Aaron Nola Is Flashing His Old Form Again

After a troubling 2016 campaign, the Phillies' young right-hander is once again performing like a top-of-the-rotation arm.

When a young pitcher suddenly forgets how to throw a baseball, it's disturbing. You have a hurler who is humming along, start after start, sometimes over the course of multiple seasons, before he loses his location, movement, control, and velocity. It's obviously a cause for concern.

Sometimes, injuries are to blame. Sometimes, it just goes away on its own, and no one is sure if it's ever going to come back.

For Philadelphia Phillies righty Aaron Nola, there was a little of both last year, as the right-hander stumbled to a 4.78 ERA in 20 starts before missing the last two months of the season with an injury to his pitching elbow. Luckily, the ailment wasn't serious enough for him to need surgery, but it did raise red flags coming into 2017.

And for the first couple months of this season, the question marks surrounding Nola didn't go away. In his first three starts, he had a 4.50 ERA and opponents were batting .317 against him. He then went on the disabled list for about a month with back stiffness and upon returning, he still wasn't sharp, posting a 5.63 ERA in his next three starts to finish off May.

But June has been a different story. Nola's good stuff has returned, as evidenced by his performance against the Seattle Mariners on Tuesday in which he went seven innings and gave up two runs on five hits with four walks and nine strikeouts. After a three-inning start on May 31 that pushed his ERA up to a season-high 5.06, he has since lowered it to 4.13 in his last five outings.

In June, Nola has a 3.24 ERA in five starts, with 35 strikeouts and 11 walks in 33 1/2 innings. Over his last two starts, he's lowered his ERA by half a run. He has 17 strikeouts in his last 14 1/3 innings and, most importantly, his stuff has looked like this.

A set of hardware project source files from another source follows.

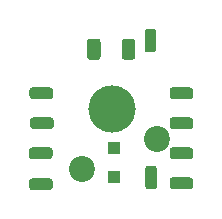
<source format=gbr>
%TF.GenerationSoftware,KiCad,Pcbnew,5.1.9*%
%TF.CreationDate,2021-04-13T03:12:43+02:00*%
%TF.ProjectId,_autosave-keycap,5f617574-6f73-4617-9665-2d6b65796361,rev?*%
%TF.SameCoordinates,Original*%
%TF.FileFunction,Soldermask,Bot*%
%TF.FilePolarity,Negative*%
%FSLAX46Y46*%
G04 Gerber Fmt 4.6, Leading zero omitted, Abs format (unit mm)*
G04 Created by KiCad (PCBNEW 5.1.9) date 2021-04-13 03:12:43*
%MOMM*%
%LPD*%
G01*
G04 APERTURE LIST*
%ADD10C,2.200000*%
%ADD11C,4.000000*%
%ADD12R,1.000000X1.000000*%
G04 APERTURE END LIST*
D10*
%TO.C,SW1*%
X118579900Y-118338600D03*
X124929900Y-115798600D03*
D11*
X121119900Y-113258600D03*
%TD*%
%TO.C,J6*%
G36*
G01*
X126275400Y-116505100D02*
X127775400Y-116505100D01*
G75*
G02*
X128025400Y-116755100I0J-250000D01*
G01*
X128025400Y-117255100D01*
G75*
G02*
X127775400Y-117505100I-250000J0D01*
G01*
X126275400Y-117505100D01*
G75*
G02*
X126025400Y-117255100I0J250000D01*
G01*
X126025400Y-116755100D01*
G75*
G02*
X126275400Y-116505100I250000J0D01*
G01*
G37*
%TD*%
%TO.C,J1*%
G36*
G01*
X115913600Y-112425100D02*
X114413600Y-112425100D01*
G75*
G02*
X114163600Y-112175100I0J250000D01*
G01*
X114163600Y-111675100D01*
G75*
G02*
X114413600Y-111425100I250000J0D01*
G01*
X115913600Y-111425100D01*
G75*
G02*
X116163600Y-111675100I0J-250000D01*
G01*
X116163600Y-112175100D01*
G75*
G02*
X115913600Y-112425100I-250000J0D01*
G01*
G37*
%TD*%
%TO.C,J3*%
G36*
G01*
X114367880Y-116505100D02*
X115867880Y-116505100D01*
G75*
G02*
X116117880Y-116755100I0J-250000D01*
G01*
X116117880Y-117255100D01*
G75*
G02*
X115867880Y-117505100I-250000J0D01*
G01*
X114367880Y-117505100D01*
G75*
G02*
X114117880Y-117255100I0J250000D01*
G01*
X114117880Y-116755100D01*
G75*
G02*
X114367880Y-116505100I250000J0D01*
G01*
G37*
%TD*%
%TO.C,J5*%
G36*
G01*
X126275400Y-113965100D02*
X127775400Y-113965100D01*
G75*
G02*
X128025400Y-114215100I0J-250000D01*
G01*
X128025400Y-114715100D01*
G75*
G02*
X127775400Y-114965100I-250000J0D01*
G01*
X126275400Y-114965100D01*
G75*
G02*
X126025400Y-114715100I0J250000D01*
G01*
X126025400Y-114215100D01*
G75*
G02*
X126275400Y-113965100I250000J0D01*
G01*
G37*
%TD*%
%TO.C,J4*%
G36*
G01*
X126275400Y-111425100D02*
X127775400Y-111425100D01*
G75*
G02*
X128025400Y-111675100I0J-250000D01*
G01*
X128025400Y-112175100D01*
G75*
G02*
X127775400Y-112425100I-250000J0D01*
G01*
X126275400Y-112425100D01*
G75*
G02*
X126025400Y-112175100I0J250000D01*
G01*
X126025400Y-111675100D01*
G75*
G02*
X126275400Y-111425100I250000J0D01*
G01*
G37*
%TD*%
%TO.C,C1*%
G36*
G01*
X119031800Y-108846381D02*
X119031800Y-107546379D01*
G75*
G02*
X119281799Y-107296380I249999J0D01*
G01*
X119931801Y-107296380D01*
G75*
G02*
X120181800Y-107546379I0J-249999D01*
G01*
X120181800Y-108846381D01*
G75*
G02*
X119931801Y-109096380I-249999J0D01*
G01*
X119281799Y-109096380D01*
G75*
G02*
X119031800Y-108846381I0J249999D01*
G01*
G37*
G36*
G01*
X121981800Y-108846381D02*
X121981800Y-107546379D01*
G75*
G02*
X122231799Y-107296380I249999J0D01*
G01*
X122881801Y-107296380D01*
G75*
G02*
X123131800Y-107546379I0J-249999D01*
G01*
X123131800Y-108846381D01*
G75*
G02*
X122881801Y-109096380I-249999J0D01*
G01*
X122231799Y-109096380D01*
G75*
G02*
X121981800Y-108846381I0J249999D01*
G01*
G37*
%TD*%
%TO.C,J8*%
G36*
G01*
X124960000Y-118304880D02*
X124960000Y-119804880D01*
G75*
G02*
X124710000Y-120054880I-250000J0D01*
G01*
X124210000Y-120054880D01*
G75*
G02*
X123960000Y-119804880I0J250000D01*
G01*
X123960000Y-118304880D01*
G75*
G02*
X124210000Y-118054880I250000J0D01*
G01*
X124710000Y-118054880D01*
G75*
G02*
X124960000Y-118304880I0J-250000D01*
G01*
G37*
%TD*%
%TO.C,J10*%
G36*
G01*
X115875500Y-120121300D02*
X114375500Y-120121300D01*
G75*
G02*
X114125500Y-119871300I0J250000D01*
G01*
X114125500Y-119371300D01*
G75*
G02*
X114375500Y-119121300I250000J0D01*
G01*
X115875500Y-119121300D01*
G75*
G02*
X116125500Y-119371300I0J-250000D01*
G01*
X116125500Y-119871300D01*
G75*
G02*
X115875500Y-120121300I-250000J0D01*
G01*
G37*
%TD*%
%TO.C,J9*%
G36*
G01*
X123904120Y-108202160D02*
X123904120Y-106702160D01*
G75*
G02*
X124154120Y-106452160I250000J0D01*
G01*
X124654120Y-106452160D01*
G75*
G02*
X124904120Y-106702160I0J-250000D01*
G01*
X124904120Y-108202160D01*
G75*
G02*
X124654120Y-108452160I-250000J0D01*
G01*
X124154120Y-108452160D01*
G75*
G02*
X123904120Y-108202160I0J250000D01*
G01*
G37*
%TD*%
D12*
%TO.C,D1*%
X121297700Y-119042500D03*
X121297700Y-116542500D03*
%TD*%
%TO.C,J7*%
G36*
G01*
X126275400Y-119045100D02*
X127775400Y-119045100D01*
G75*
G02*
X128025400Y-119295100I0J-250000D01*
G01*
X128025400Y-119795100D01*
G75*
G02*
X127775400Y-120045100I-250000J0D01*
G01*
X126275400Y-120045100D01*
G75*
G02*
X126025400Y-119795100I0J250000D01*
G01*
X126025400Y-119295100D01*
G75*
G02*
X126275400Y-119045100I250000J0D01*
G01*
G37*
%TD*%
%TO.C,J2*%
G36*
G01*
X114474560Y-113949860D02*
X115974560Y-113949860D01*
G75*
G02*
X116224560Y-114199860I0J-250000D01*
G01*
X116224560Y-114699860D01*
G75*
G02*
X115974560Y-114949860I-250000J0D01*
G01*
X114474560Y-114949860D01*
G75*
G02*
X114224560Y-114699860I0J250000D01*
G01*
X114224560Y-114199860D01*
G75*
G02*
X114474560Y-113949860I250000J0D01*
G01*
G37*
%TD*%
M02*

</source>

When Nola is on, his two-seamer darts back across the inside part of the plate against left-handers and catches the back-door against righties, and his curveball and changeup are plus pitches, as well. This is the Nola that everyone saw in his first 12 starts last season, when he put up a 2.65 ERA and 0.99 WHIP. Opponents batted just .209 against him over that stretch.

And then, suddenly, his stuff disappeared. He couldn't get anyone out. In his last eight starts of 2016, he had an ERA of 9.82 with a WHIP of 2.06 and an opponents' batting average against of .355. He then went on the shelf with his elbow issues.

Worries about his health have certainly eased. He threw 114 pitches on Tuesday, the most he's ever thrown in any start, and his nine punchouts against the Mariners tied his career high. But the durability concerns won't completely go away until he finishes the season totally healthy.

All signs point to him being a reliable starting pitcher for the rest of 2017, which is great news for fantasy owners who have him stashed on their benches. And it's also a welcome sight for the Phillies, who haven't seen much go right in a starting rotation that was supposed to be the strength of their team.

Jerad Eickhoff (4.93 ERA) and Vincent Velasquez (5.58 ERA) are both on the disabled list and have underperformed when healthy. When Nola is on his game, he is a bonafide No. 2 starter who can flash ace-type stuff, something the Phils and fantasy owners want to see continue through the rest of the season.